4. MULHOLLAND DRIVE. And then there are times when dreams are not enough. Befitting the seismic ruptures in both its narrative and its heroine's psyche (not that there's any real difference between the two), David Lynch's most resonant representation of psychosis seemed to leave everyone who saw it feeling split between his first and second reactions. Me, I'm haunted by my own initial description of the film (after a single screening at Cannes) as a "tongue-in-cheek T&A thriller" that gave me "a guilty grin from start to finish." What was I thinking? The guilt, I see now, derives from the illicit pleasure one takes--consciously or not--from the spectacle of a woman's systematic humiliation and eventual collapse. (It's the semi-secret appeal of most any film noir, not to mention porn.) It's Lynch's ultimate point--consciously or not--to say that Hollywood is founded on granting such pleasure to some at the expense of others who couldn't dream their way out of a living nightmare if they tried.
5. GHOST WORLD. No haunted-house movie, this is a spookily insightful ode to self-aware teen-girl geekdom--the horror of the title referring to the supernatural vacancy of Starblockbusterandnoble monoculture and those hollow souls whom it possesses.

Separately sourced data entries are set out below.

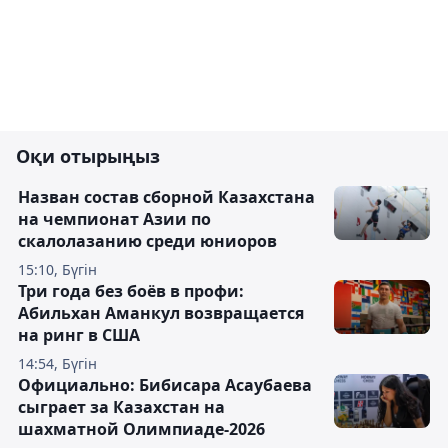
Оқи отырыңыз
Назван состав сборной Казахстана
на чемпионат Азии по
скалолазанию среди юниоров
15:10, Бүгін
Три года без боёв в профи:
Абильхан Аманкул возвращается
на ринг в США
14:54, Бүгін
Официально: Бибисара Асаубаева
сыграет за Казахстан на
шахматной Олимпиаде-2026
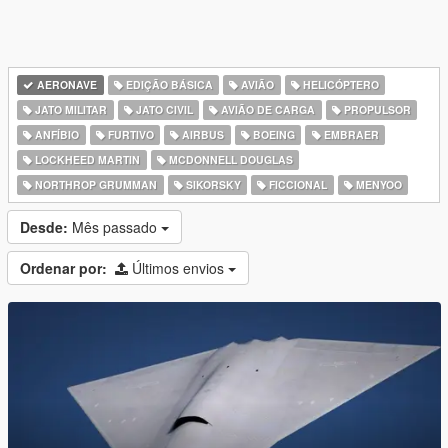
AERONAVE
EDIÇÃO BÁSICA
AVIÃO
HELICÓPTERO
JATO MILITAR
JATO CIVIL
AVIÃO DE CARGA
PROPULSOR
ANFÍBIO
FURTIVO
AIRBUS
BOEING
EMBRAER
LOCKHEED MARTIN
MCDONNELL DOUGLAS
NORTHROP GRUMMAN
SIKORSKY
FICCIONAL
MENYOO
Desde:
Mês passado
Ordenar por:
Últimos envios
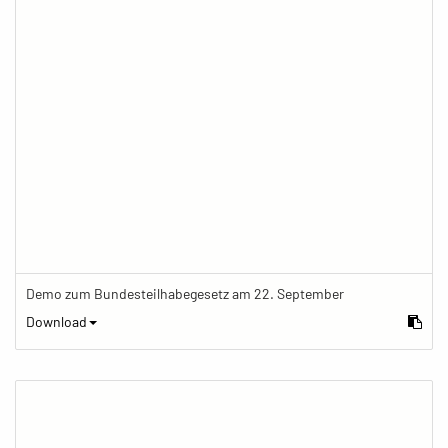
Demo zum Bundesteilhabegesetz am 22. September
Download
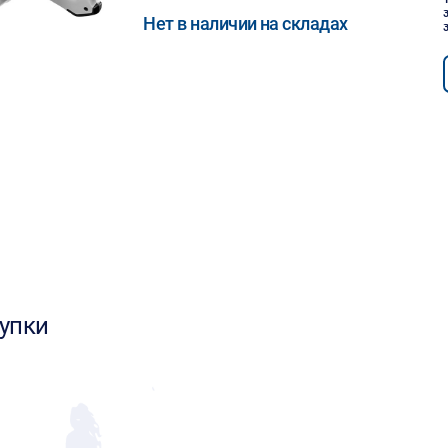
Нет в наличии на складах
упки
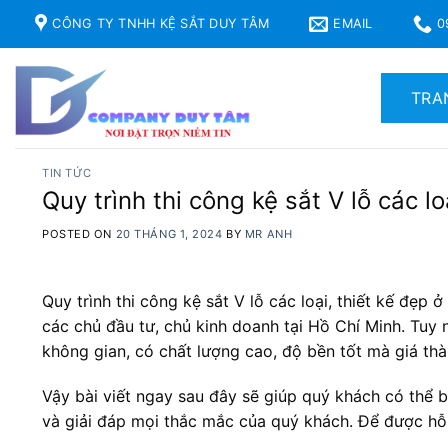
Skip
CÔNG TY TNHH KỆ SẮT DUY TÂM
EMAIL
0
to
content
TRA
TIN TỨC
Quy trình thi công kệ sắt V lỗ các l
POSTED ON
20 THÁNG 1, 2024
BY
MR ANH
Quy trình thi công kệ sắt V lỗ các loại, thiết kế đẹp ở
các chủ đầu tư, chủ kinh doanh tại Hồ Chí Minh. Tuy 
không gian, có chất lượng cao, độ bền tốt mà giá thà
Vậy bài viết ngay sau đây sẽ giúp quý khách có thể
và giải đáp mọi thắc mắc của quý khách. Để được hỗ t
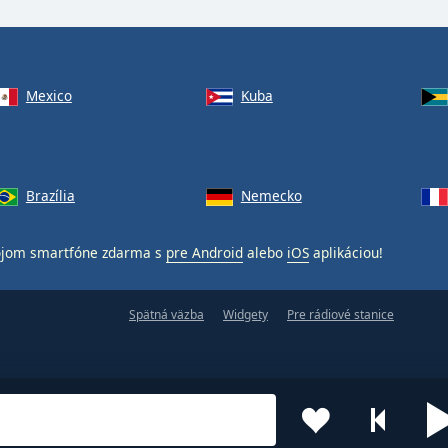
Mexico
Kuba
Brazília
Nemecko
ojom smartfóne zdarma s
pre Android
alebo
iOS
aplikáciou!
Spätná väzba
Widgety
Pre rádiové stanice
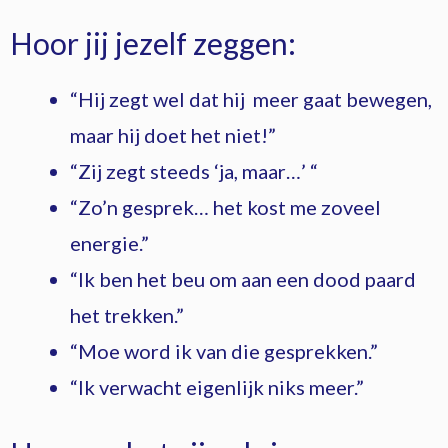
Hoor jij jezelf zeggen:
“Hij zegt wel dat hij meer gaat bewegen,
maar hij doet het niet!”
“Zij zegt steeds ‘ja, maar…’ “
“Zo’n gesprek… het kost me zoveel
energie.”
“Ik ben het beu om aan een dood paard
het trekken.”
“Moe word ik van die gesprekken.”
“Ik verwacht eigenlijk niks meer.”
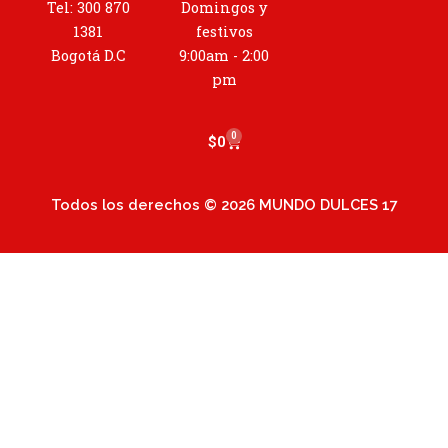
g
Tel: 300 870
Domingos y
r
1381
festivos
a
Bogotá D.C
9:00am - 2:00
m
pm
0
Cart
$
0
Todos los derechos © 2026 MUNDO DULCES 17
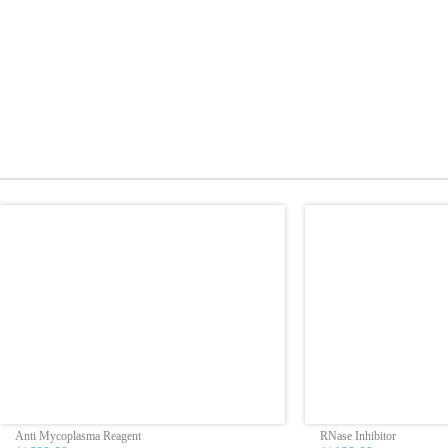
Anti Mycoplasma Reagent
RNase Inhibitor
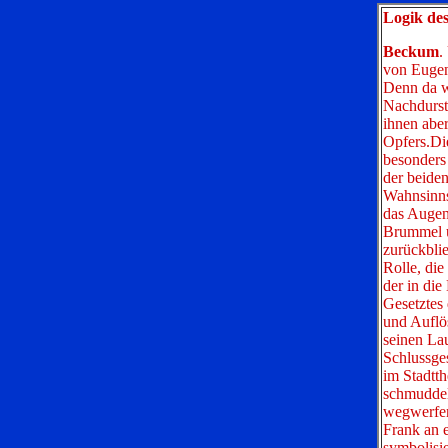
Logik des
Beckum
.
von Eugene
Denn da w
Nachdurst 
ihnen aber
Opfers.Di
besonders
der beiden
Wahnsinns 
das Augenz
Brummel u
zurückblie
Rolle, die
der in di
Gesetztes
und Auflö
seinen La
Schlussge
im Stadtth
schmuddel
wegwerfen 
Frank an 
symbolisie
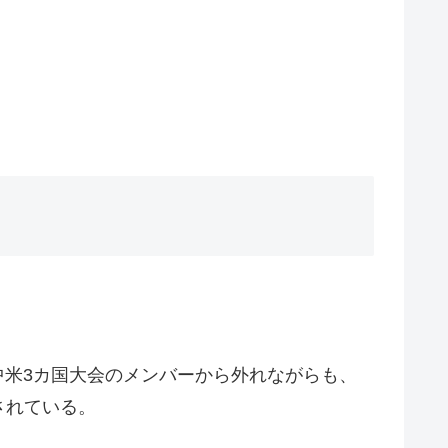
米3カ国大会のメンバーから外れながらも、
されている。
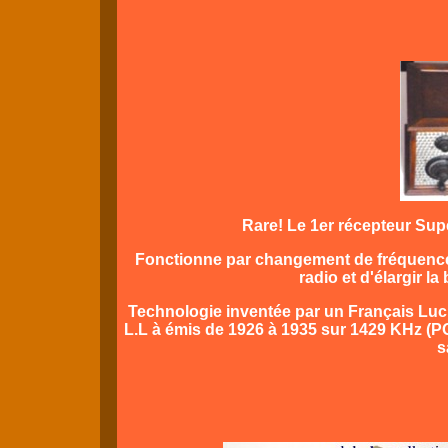
Rare! Le 1er récepteur Sup
Fonctionne par changement de fréquence 
radio et d'élargir l
Technologie inventée par un Français Luci
L.L à émis de 1926 à 1935 sur 1429 KHz (P
s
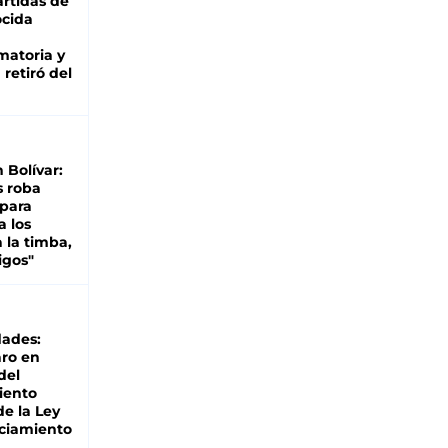
rtidas de
cida
matoria y
retiró del
n Bolívar:
s roba
 para
a los
 la timba,
igos"
dades:
ro en
del
iento
de la Ley
ciamiento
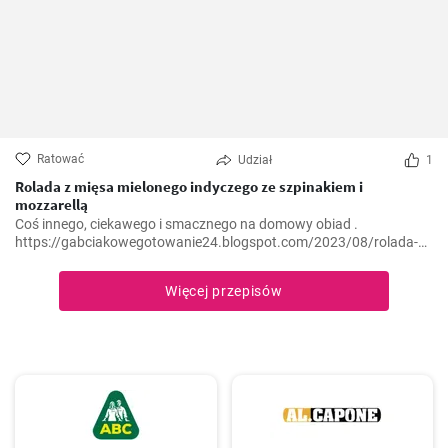
Ratować
Udział
1
Rolada z mięsa mielonego indyczego ze szpinakiem i
mozzarellą
Coś innego, ciekawego i smacznego na domowy obiad .
https://gabciakowegotowanie24.blogspot.com/2023/08/rolada-z-
miesa-mielonego-indyczego-ze.html
Więcej przepisów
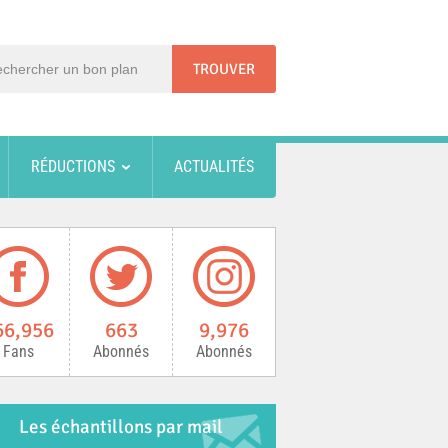
RÉDUCTIONS
ACTUALITÉS
66,956
663
9,976
Fans
Abonnés
Abonnés
Les échantillons par mail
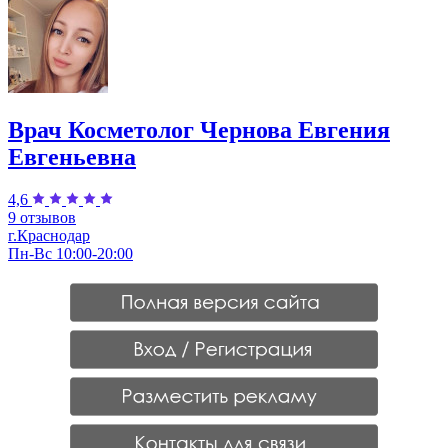
Врач Косметолог Чернова Евгения
Евгеньевна
4,6
9 отзывов
г.Краснодар
Пн-Вс 10:00-20:00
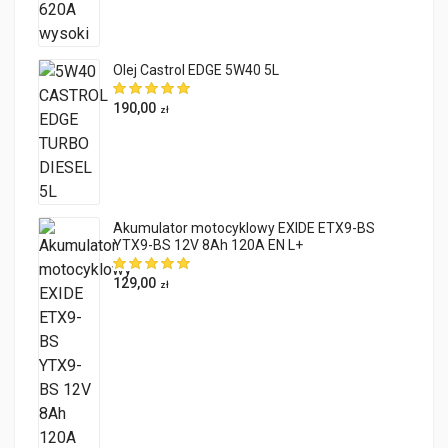
Olej Castrol EDGE 5W40 5L
190,00
zł
Akumulator motocyklowy EXIDE ETX9-BS
YTX9-BS 12V 8Ah 120A EN L+
129,00
zł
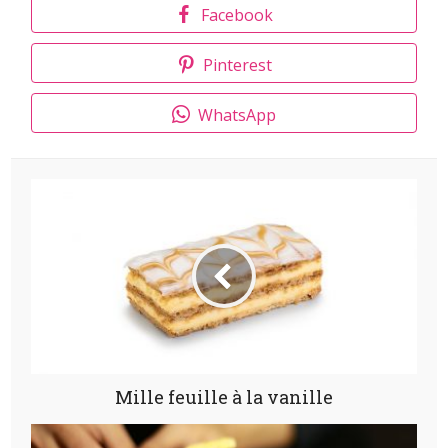
Facebook
Pinterest
WhatsApp
Mille feuille à la vanille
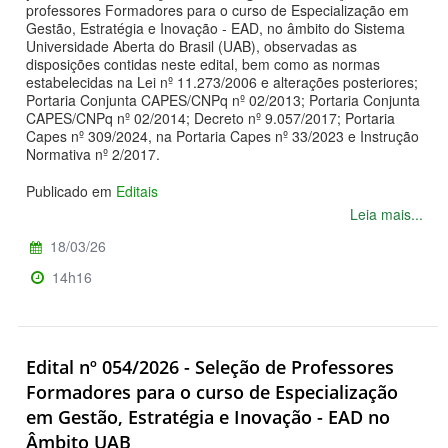
professores Formadores para o curso de Especialização em
Gestão, Estratégia e Inovação - EAD, no âmbito do Sistema
Universidade Aberta do Brasil (UAB), observadas as
disposições contidas neste edital, bem como as normas
estabelecidas na Lei nº 11.273/2006 e alterações posteriores;
Portaria Conjunta CAPES/CNPq nº 02/2013; Portaria Conjunta
CAPES/CNPq nº 02/2014; Decreto nº 9.057/2017; Portaria
Capes nº 309/2024, na Portaria Capes nº 33/2023 e Instrução
Normativa nº 2/2017.
Publicado em
Editais
Leia mais...
18/03/26
14h16
Edital nº 054/2026 - Seleção de Professores
Formadores para o curso de Especialização
em Gestão, Estratégia e Inovação - EAD no
Âmbito UAB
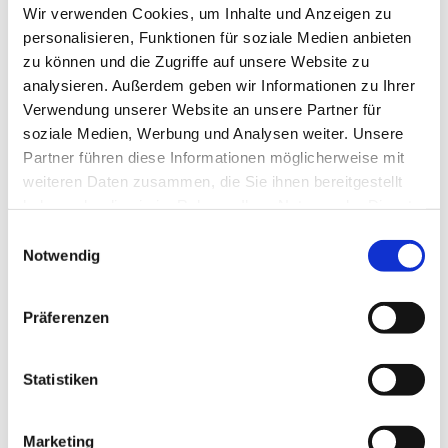
Wir verwenden Cookies, um Inhalte und Anzeigen zu
Bestattung?
personalisieren, Funktionen für soziale Medien anbieten
Sie möchten wieder in die Kirche eintreten?
zu können und die Zugriffe auf unsere Website zu
analysieren. Außerdem geben wir Informationen zu Ihrer
Sie suchen nach einem Gespräch?
Verwendung unserer Website an unsere Partner für
soziale Medien, Werbung und Analysen weiter. Unsere
Sie möchten sich in der Gemeinde ehrenamtlich
Partner führen diese Informationen möglicherweise mit
engagieren?
weiteren Daten zusammen, die Sie ihnen bereitgestellt
Sie haben Fragen zu den Angeboten und Gottesdiensten
haben oder die sie im Rahmen Ihrer Nutzung der Dienste
der Gemeinde?
gesammelt haben.
E
Notwendig
i
...
n
Kommen Sie einfach vorbei. Wir freuen uns!
w
Präferenzen
i
l
l
Statistiken
i
g
Marketing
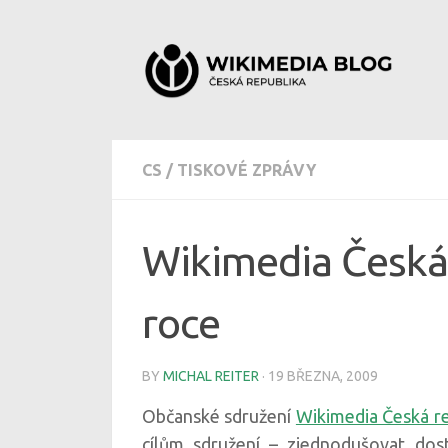
Skip to content
CS
/
TISKOVÉ ZPRÁVY
Wikimedia Česká 
roce
BY
MICHAL REITER
·
19 BŘEZNA, 2009
Občanské sdružení
Wikimedia Česká r
cílům sdružení – zjednodušovat dos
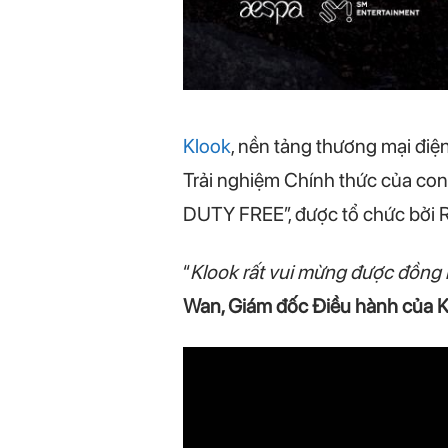
Klook
, nền tảng thương mại điện
Trải nghiệm Chính thức của co
DUTY FREE”, được tổ chức bởi 
“
Klook rất vui mừng được đồng h
Wan, Giám đốc Điều hành của K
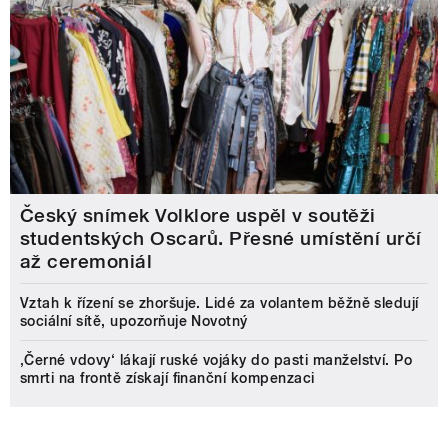
Český snímek Volklore uspěl v soutěži
studentských Oscarů. Přesné umístění určí
až ceremoniál
Vztah k řízení se zhoršuje. Lidé za volantem běžně sledují
sociální sítě, upozorňuje Novotný
‚Černé vdovy‘ lákají ruské vojáky do pasti manželství. Po
smrti na frontě získají finanční kompenzaci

If you're not already a cultural critic by hobby or profession, Ghost World bids to turn you into one, as everything in the frame--the cake-scarfing of a pudgy preppy at the big dance, the very special valedictory speech of a teen car-crash victim--exists for the heroine's merciless comment and, eventually, ours. And yet, like Enid Coleslaw herself, the film eventually dares to drop its defenses, deepening as it shifts from evoking sympathy for the misanthrope to saluting the bravery of those who find beauty in others' flaws.
6. EUREKA. At 225 minutes (sans intermission), this Japanese road movie-cum-Eastern Western can't keep the viewer's mind from drifting toward matters unrelated to what's onscreen: the utterly arbitrary nature of the standard two-hour film length, the comparative fraudulence of concise character studies, the exceedingly tender condition of his ass. It's the direct opposite experience of the Hollywood one. And yet if John Ford had been allowed (or inclined) to wander Monument Valley with the Duke for nearly four hours of real time, he might have concocted something like Eureka, whose laconic searcher suffers a debilitating trauma before taking to the road to find...himself. Like In the Bedroom, the film aptly characterizes grief as an interminable condition.
7. OUR SONG. Director Jim McKay's return to Girls Town territory mitigates the serious risk of redundancy by being an even better and more courageous movie--and that's no faint praise. Shot vérité-style in 16mm, and following another trio of working-class high school girls (Melissa Martinez, Anna Simpson, and Kerry Washington) through their everyday lives in the Crown Heights section of Brooklyn, it's as convincing as any doclike drama ever made. As Our Song owes its realism in no small part to the nonprofessional actors, McKay's opening "film by" credit is a list of several dozen members of the cast and crew--a startling antidote, like the movie itself, to the egocentric insularity that permeates so much of American independent cinema. Could this be part of the reason why, a full two years after it premiered at Sundance, the film has yet to open in Minneapolis?